**TASK OBJECTIVE**
In the material below, quote each line word for word, beginning at the line that contains "Perte en eau potable sur le réseau" and stopping after the line that contains "importante, plus les". Give only those lines.

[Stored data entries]
/---

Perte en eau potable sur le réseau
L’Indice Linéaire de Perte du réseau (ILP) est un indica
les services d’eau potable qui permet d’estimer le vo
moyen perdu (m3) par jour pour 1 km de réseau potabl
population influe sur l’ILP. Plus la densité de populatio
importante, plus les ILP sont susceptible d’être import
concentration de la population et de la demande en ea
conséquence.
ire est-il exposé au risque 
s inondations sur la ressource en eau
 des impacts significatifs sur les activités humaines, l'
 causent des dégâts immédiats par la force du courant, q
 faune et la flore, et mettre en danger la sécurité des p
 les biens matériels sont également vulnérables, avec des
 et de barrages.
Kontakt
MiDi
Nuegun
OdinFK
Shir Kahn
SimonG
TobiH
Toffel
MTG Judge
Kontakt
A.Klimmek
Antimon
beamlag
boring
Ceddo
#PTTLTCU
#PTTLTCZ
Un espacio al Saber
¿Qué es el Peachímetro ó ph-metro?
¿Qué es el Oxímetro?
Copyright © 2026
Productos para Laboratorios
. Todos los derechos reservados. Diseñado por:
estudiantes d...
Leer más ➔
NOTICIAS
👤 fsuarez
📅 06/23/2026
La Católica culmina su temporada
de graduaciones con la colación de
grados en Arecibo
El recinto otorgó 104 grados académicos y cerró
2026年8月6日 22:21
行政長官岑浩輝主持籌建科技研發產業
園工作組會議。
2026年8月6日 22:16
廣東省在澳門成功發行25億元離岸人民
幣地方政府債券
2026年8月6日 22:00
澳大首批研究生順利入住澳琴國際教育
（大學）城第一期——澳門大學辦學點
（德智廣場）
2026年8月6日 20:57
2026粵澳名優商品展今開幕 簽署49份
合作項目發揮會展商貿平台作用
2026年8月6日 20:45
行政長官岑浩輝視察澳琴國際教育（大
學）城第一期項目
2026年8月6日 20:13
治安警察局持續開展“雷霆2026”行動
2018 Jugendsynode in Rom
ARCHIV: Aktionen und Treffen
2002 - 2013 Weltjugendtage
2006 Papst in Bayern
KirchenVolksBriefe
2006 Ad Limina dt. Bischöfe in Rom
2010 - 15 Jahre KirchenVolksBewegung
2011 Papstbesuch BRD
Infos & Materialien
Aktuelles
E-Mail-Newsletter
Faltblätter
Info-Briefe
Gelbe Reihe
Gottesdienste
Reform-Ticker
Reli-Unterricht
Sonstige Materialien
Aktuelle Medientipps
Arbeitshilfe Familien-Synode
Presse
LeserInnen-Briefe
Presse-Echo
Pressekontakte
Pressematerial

\---
/---

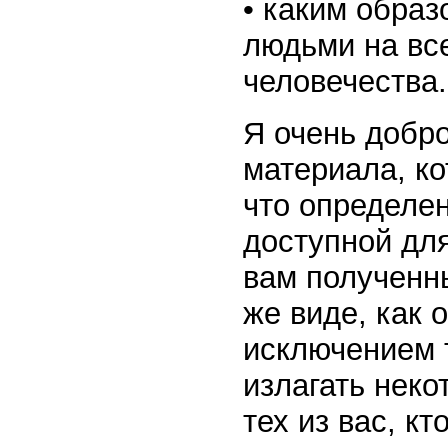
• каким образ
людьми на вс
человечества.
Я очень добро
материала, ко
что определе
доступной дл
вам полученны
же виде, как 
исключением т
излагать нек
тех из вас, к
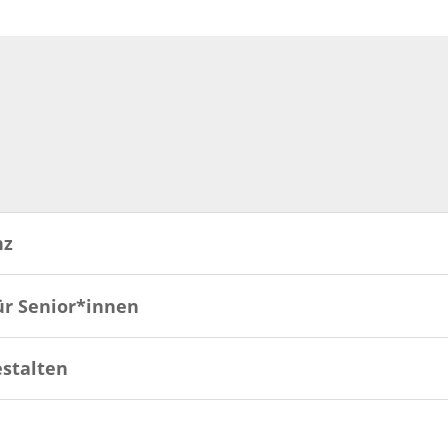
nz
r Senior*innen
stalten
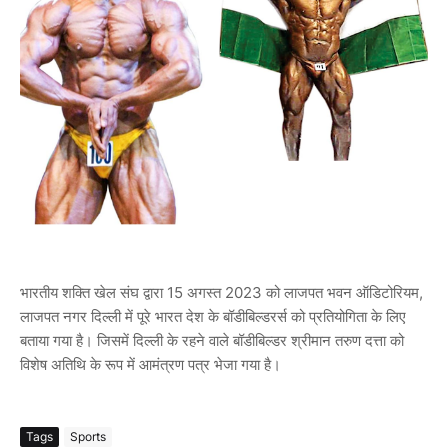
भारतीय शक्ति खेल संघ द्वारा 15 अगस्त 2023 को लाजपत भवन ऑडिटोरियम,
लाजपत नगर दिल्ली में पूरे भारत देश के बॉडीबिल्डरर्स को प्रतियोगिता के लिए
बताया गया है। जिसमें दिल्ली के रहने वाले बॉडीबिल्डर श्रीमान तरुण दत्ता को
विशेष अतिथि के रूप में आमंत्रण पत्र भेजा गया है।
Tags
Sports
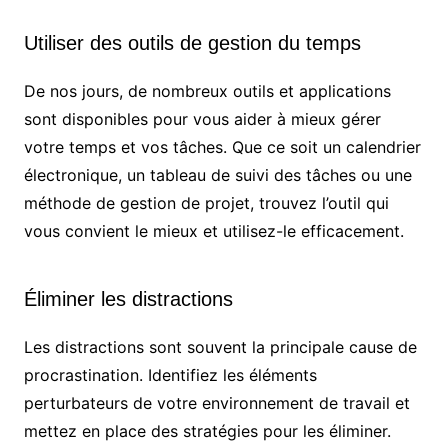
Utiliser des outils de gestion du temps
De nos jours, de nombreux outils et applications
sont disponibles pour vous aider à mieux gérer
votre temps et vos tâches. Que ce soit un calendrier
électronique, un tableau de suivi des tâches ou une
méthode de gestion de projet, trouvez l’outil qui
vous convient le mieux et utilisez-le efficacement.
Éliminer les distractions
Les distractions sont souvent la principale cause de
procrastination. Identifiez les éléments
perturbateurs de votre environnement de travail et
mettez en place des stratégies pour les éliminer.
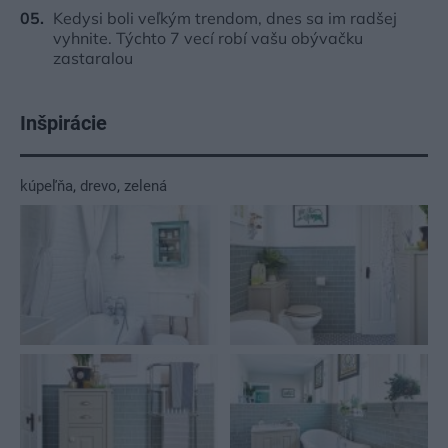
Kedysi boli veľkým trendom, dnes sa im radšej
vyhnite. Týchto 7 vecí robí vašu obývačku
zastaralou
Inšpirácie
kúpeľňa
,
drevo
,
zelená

\---

**ANSWER BOX**
Perte en eau potable sur le réseau
L’Indice Linéaire de Perte du réseau (ILP) est un indica
les services d’eau potable qui permet d’estimer le vo
moyen perdu (m3) par jour pour 1 km de réseau potabl
population influe sur l’ILP. Plus la densité de populatio
importante, plus les ILP sont susceptible d’être import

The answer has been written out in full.